The gene expression data were first visually assessed by performing a Principal Component Analysis (PCA) and clustered heatmaps using blind variance stabilized data (Lin, Du, Huber, & Kibbe, 2008). This identified one sample of leaf 4 from the terminal leaf development series as a clear outlier. We therefore excluded this sample from subsequent analysis. Differentially expressed genes (DEGs) between developmental stages were inferred within the R framework (R Core Team, 2018) using DESeq2 (Love et al., 2014) with a formula including the replicate and developmental stage as a term (~ Replicate + Time).
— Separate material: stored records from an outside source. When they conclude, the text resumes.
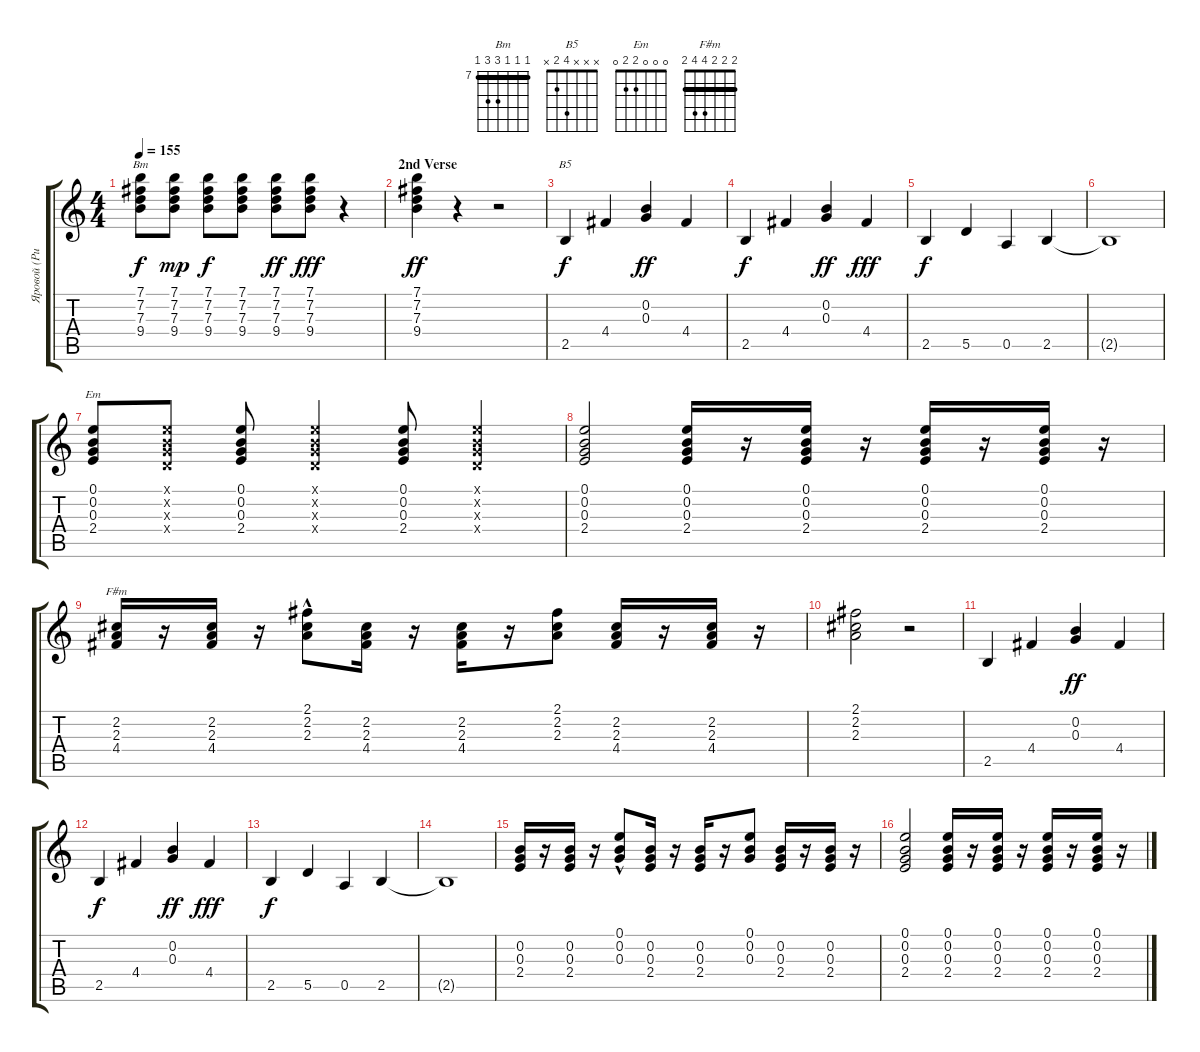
\track ("Яровой (Ритм)" "Яровой (Ри") {instrument electricguitarclean}
\staff {score tabs}
\tuning (E4 B3 G3 D3 A2 E2) {hide}
\chord ("Bm" 7 7 7 9 9 7) {firstfret 7 barre 7}
\chord ("B5" x x x 4 2 x)
\chord ("Em" 0 0 0 2 2 0)
\chord ("F#m" 2 2 2 4 4 2) {barre 2}
\ts (4 4)
\tempo 155
\clef g2
\ks c
(7.1 7.2 7.3 9.4).8{ch "Bm" dy f} (7.1 7.2 7.3 9.4).8{dy mp} (7.1 7.2 7.3 9.4).8{dy f} (7.1 7.2 7.3 9.4).8 (7.1 7.2 7.3 9.4).8{dy ff} (7.1 7.2 7.3 9.4).8{dy fff} r.4 |
\section ("" "2nd Verse")
(7.1 7.2 7.3 9.4).4{dy ff} r.4 r.2 |
2.5.4{ch "B5" dy f} 4.4.4 (0.2 0.3).4{dy ff} 4.4.4 |
2.5.4{dy f} 4.4.4 (0.2 0.3).4{dy ff} 4.4.4{dy fff} |
2.5.4{dy f} 5.5.4 0.5.4 2.5.4 |
2.5{t}.1 |
(0.1 0.2 0.3 2.4).8{ch "Em"} (0.1{x} 0.2{x} 0.3{x} 0.4{x}).8 (0.1 0.2 0.3 2.4).8 (0.1{x} 0.2{x} 0.3{x} 0.4{x}).4 (0.1 0.2 0.3 2.4).8 (0.1{x} 0.2{x} 0.3{x} 0.4{x}).4 |
(0.1 0.2 0.3 2.4).2 (0.1 0.2 0.3 2.4).16 r.16 (0.1 0.2 0.3 2.4).16 r.16 (0.1 0.2 0.3 2.4).16 r.16 (0.1 0.2 0.3 2.4).16 r.16 |
(2.2 2.3 4.4).16{ch "F#m"} r.16 (2.2 2.3 4.4).16 r.16 (2.1 2.2{hac} 2.3{hac}).8 (2.2 2.3 4.4).16 r.16 (2.2 2.3 4.4).16 r.16 (2.1 2.2 2.3).8 (2.2 2.3 4.4).16 r.16 (2.2 2.3 4.4).16 r.16 |
(2.1 2.2 2.3).2 r.2 |
2.5.4 4.4.4 (0.2 0.3).4{dy ff} 4.4.4 |
2.5.4{dy f} 4.4.4 (0.2 0.3).4{dy ff} 4.4.4{dy fff} |
2.5.4{dy f} 5.5.4 0.5.4 2.5.4 |
2.5{t}.1 |
(0.2 0.3 2.4).16 r.16 (0.2 0.3 2.4).16 r.16 (0.1 0.2{hac} 0.3{hac}).8 (0.2 0.3 2.4).16 r.16 (0.2 0.3 2.4).16 r.16 (0.1 0.2 0.3).8 (0.2 0.3 2.4).16 r.16 (0.2 0.3 2.4).16 r.16 |
(0.1 0.2 0.3 2.4).2 (0.1 0.2 0.3 2.4).16 r.16 (0.1 0.2 0.3 2.4).16 r.16 (0.1 0.2 0.3 2.4).16 r.16 (0.1 0.2 0.3 2.4).16 r.16
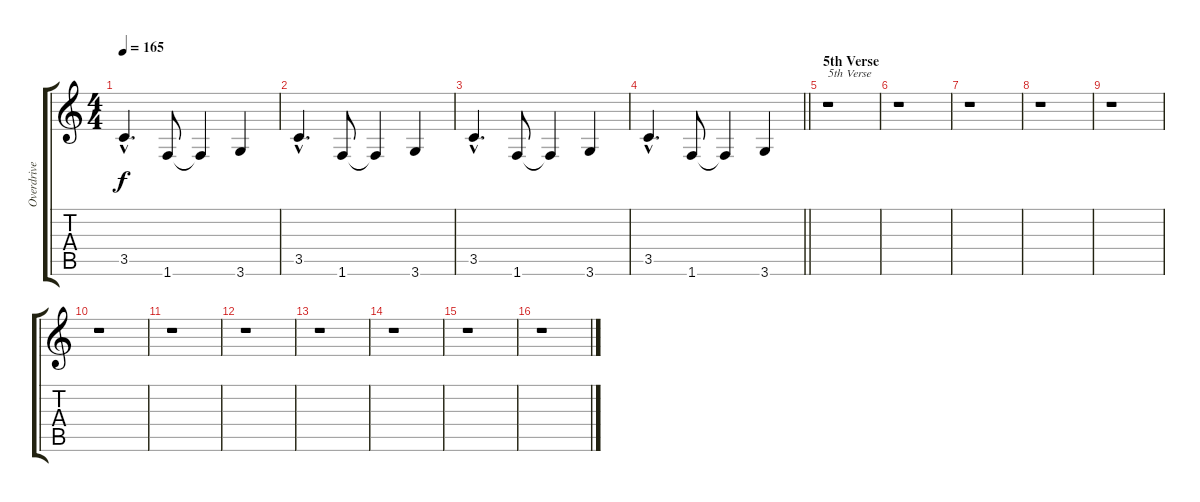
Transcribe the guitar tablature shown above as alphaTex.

\track ("Overdrive Gtr." "Overdrive ") {instrument overdrivenguitar}
\staff {score tabs}
\tuning (E4 B3 G3 D3 A2 E2) {hide}
\ts (4 4)
\tempo 165
\clef g2
\ks c
3.5{hac}.4{d dy f} 1.6.8 1.6{t}.4 3.6.4 |
3.5{hac}.4{d} 1.6.8 1.6{t}.4 3.6.4 |
3.5{hac}.4{d} 1.6.8 1.6{t}.4 3.6.4 |
\barLineRight lightlight
3.5{hac}.4{d} 1.6.8 1.6{t}.4 3.6.4 |
\section ("" "5th Verse")
r.1{txt "5th Verse"} |
r.1 |
r.1 |
r.1 |
r.1 |
r.1 |
r.1 |
r.1 |
r.1 |
r.1 |
r.1 |
r.1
Gene Ontology (Ashburner et al., 2000) functional enrichment (over-representation) of DEGs at P < 0.05 was analysed using an in-house implementation of the parent-child test (Grossmann, Bauer, Robinson, & Vingron, 2007) and PFAM domain (Finn et al., 2010) enrichments were calculated using a hypergeometric test.

Gene network inference

We inferred a gene co-expression network for the terminal leaf RNA-Seq dataset. The expression data were first filtered to only include genes with nonzero expression in at least\(\lceil\sqrt{N}\ \rceil\) samples, which were transformed to homoscedastic, asymptotically log2 counts using the regularized log transformation as implemented in DESeq2. Ten network inference methods were computed using the Seidr 0.9 toolkit (Schiffthaler, Serrano, Delhomme, & Street, 2018) – ARACNE, CLR, GENIE3, Narromi, PCor, Pearson, PLSNET, Spearman, SVM and Tigress. For each symmetric edge pair, the one with the higher score was kept in case of non-symmetrical scoring by the algorithm. The networks were aggregated using the inverse rank product method (Zhong, Allen, Xiao, & Xie, 2014) and edges were filtered according to the noise corrected backbone (Coscia & Neffke, 2017) at a sigma of 2.32 (which roughly corresponds to a P -value of 1%). Network partitions were identified using InfoMap (Rosvall & Bergstrom, 2008) with default settings. Network comparisons were performed using functions included in Seidr. Graph layout and images were created using Gephi 0.9.2. Node centrality statistics were calculated using Seidr 0.9, except for Kleinberg’s Hub and Authority, which was calculated using Gephi 0.9.2.